Implement IsPartialOrderCoveringDigraph property and add CoveringDigraph versions for other properties

[reiniscirpons]

It would be useful to implement IsPartialOrderCoveringDigraph and IsLatticeCoveringDigraph properties which check that a given digraph is the covering relation (the reflexive transitive reduction) of some partial order or lattice respectively. In a similar vein, CoveringDigraph versions of any other order properties in Chapter 6.4 of the Digraphs documentation. See also issue #84 for a discussion of properties of lattices and some suggestions relating to covering relations.

The motivation behind this is that the IsPartialOrderDigraph and IsLatticeDigraph properties both require that the underlying digraph is transitive. This matches the mathematical definition, however the covering relation (transitive reflexive reduction) of a partial order or lattice often has dramatically less edges. By extension there are often more efficient algorithms to check if a given digraph is the covering relation of some partial order or lattice.

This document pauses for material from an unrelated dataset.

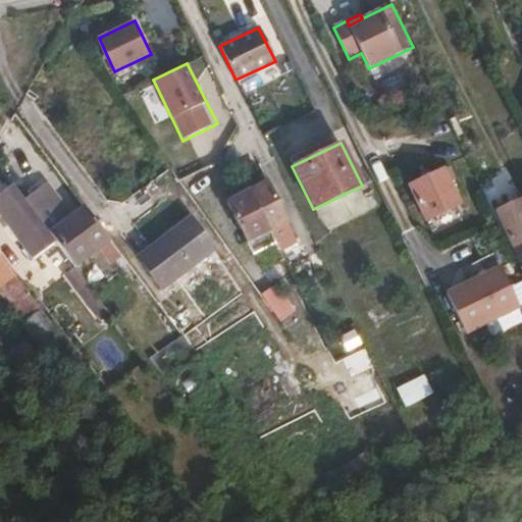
[(445,168),(408,186),(425,221),(462,204),(451,181),(457,178),(451,166),(445,168)]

As an example, consider the full binary tree of height 14:

gap> T := BinaryTree(14);
<immutable digraph with 16383 vertices, 16382 edges>
gap> S := DigraphReflexiveTransitiveClosure(T);
<immutable preorder digraph with 16383 vertices, 212993 edges>

Note that T has an order of magnitude less edges than S. See also this stack exchange post on testing if a DAG is a lattice, the top answer discusses checking if the graph is the covering relation of a lattice for improving the time taken.

A further suggestion would be to implement versions of the properties which accept an arbitrary subrelation of a partial order or lattice. I.e. a digraph whose reflexive transitive closure is a partial order or lattice.